A Guide for Using the TopOCR Command Line Interface
For those who have an interest in developing software which utilizes OCR, TopOCR's new command line interface offers the possibility of saving thousands of dollars in development costs by not requiring the purchase of an expensive and difficult to learn OCR SDK.
In addition to being a low cost OCR development platform, the command line interface can also allow blind users to plug their digital camera into their PC's USB port and let TopOCR process the images and generate speech output, all of which
can be done through a simple text interface.
General Command Line Usage:
From the command prompt, change to the TopOCR default installation directory (Usually, "C:\program files\topocr"), then type:
"TopOCR inputimage.ext [options\parameters] textoutput.ext"
Image Input
TopOCR supports .gif, .jpeg, .tiff, and .bmp input formats, in 24 bit, 8 bit and 1 bit pixel depths, if you don't specify a file extension, TopOCR tries to automatically figure out which format it is.
Options and Parameters
To gain a better understanding of how the command line options and parameters function, examine the "Configure Camera Filter" menu item
under the "Settings" menu in the TopOCR Image Window. Command line options can be in any order.

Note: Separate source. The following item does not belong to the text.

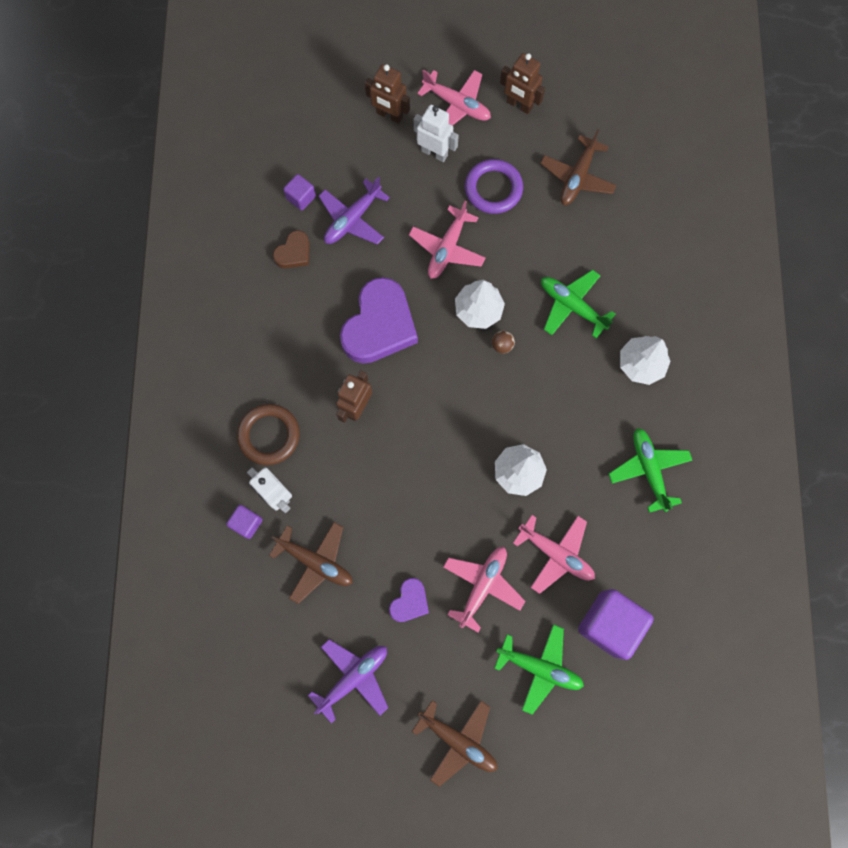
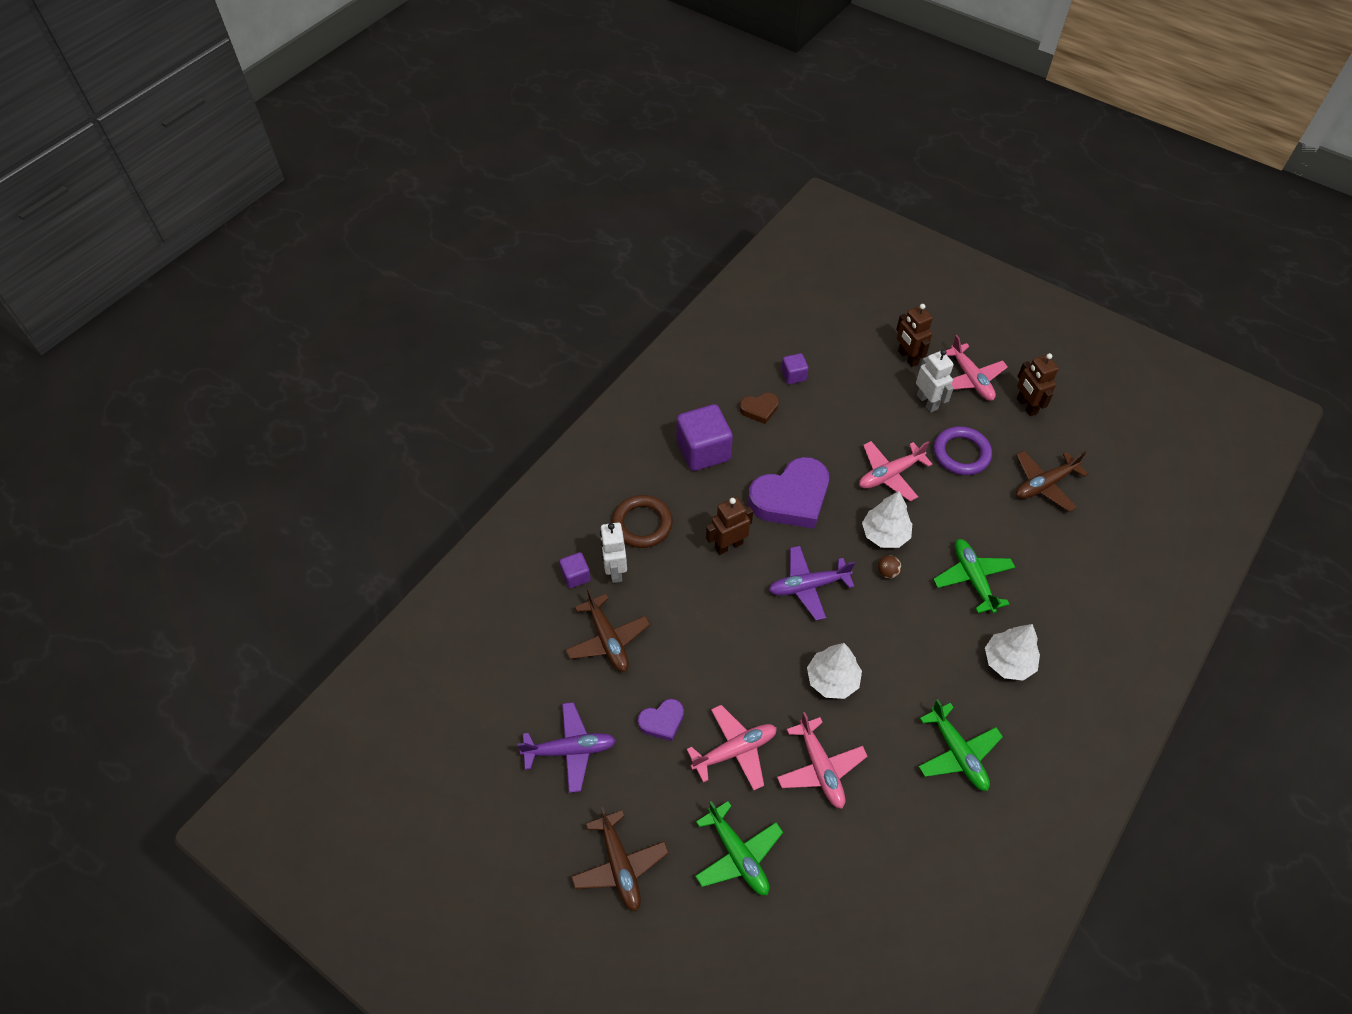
camera: 35 degrees right, 20 degrees down
(352, 219) = (824, 412): purple plane -> purple plane (808, 586)
(609, 624) = (830, 862): purple cube -> purple cube (703, 451)
(648, 469) = (957, 753): green plane -> green plane turned 135 degrees clockwise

-THRESH Param1 Param2 Param3
-RESENHANCE
-SHARPEN Param1 Param2
-DESPECKLE Param1
-LANGUAGE Param1
The default LANGUAGE value is English, otherwise this needs to be set to one of the following:
ENG
FRN
GRM
ITL
SPN
POR
SWD
DAN
NOR
DCH
FIN
Text Output
The output file is simply "raw" text in ISO-8859 format and supports 11 languages. The text is "appended" to the file, so if the file name exists,
new text is appended to the end of the file.
Examples
topocr image1.tif -RESENHANCE -THRESH 6 40 60 test1.txt
topocr italian.jpg -LANGUAGE ITL test3.txt
topocr doc144c.tif test8.txt
Errors
In the event of an error, TopOCR will exit and leave an error message in a file named "error.log".
Calling TopOCR from a Batch File
for %%x in (*.jpg) do topocr.exe %%x output.txt
The example above if put into a batch file and called with the name of a directory will process each .jpg file in the named directory with TopOCR
and automatically append the text output of each image file into a text file called output.txt.
Calling TopOCR from a C/C++ Program
To run TopOCR in a new process:
CreateProcess(NULL,"c:\\program files\\topocr\\topocr input.jpg output.txt",
NULL,NULL,false,HIGH_PRIORITY_CLASS|CREATE_NO_WINDOW,NULL,NULL,
&startInfo,&processInfo);
If TopOCR completes successfully, it will give a return code of "0", if there was an error the return code will be "-1".
Or to call TopOCR from within the same process:
system("c:\\program files\\topocr\\topocr input.jpg output.txt" );
In general you can construct an interface that's almost as fast as having the TopSoft DLL in your application, the only overhead is loading
TopOCR for each image as opposed to having a memory resident DLL already loaded, but this overhead is rather small. Using this method has some benefits, for example all the image
handling (file open, read, decode, etc.) is done for you which greatly simplifies your code. You only need to select an image file to process and a
text file to receive the OCR output. It's likely that in less than 20 lines of code, you could take the image file string and the output file string and call wsprintf() to
combine the input and output file names with the other command line information to call TopOCR. Then when the call has completed, you can open
the text file that TopOCR created and load it into a buffer in your program. When adding OCR to your software is this easy and inexpensive, why would you
spend thousands of dollars on a difficult to use OCR SDK and pay per-copy royalties that are much higher than TopOCR?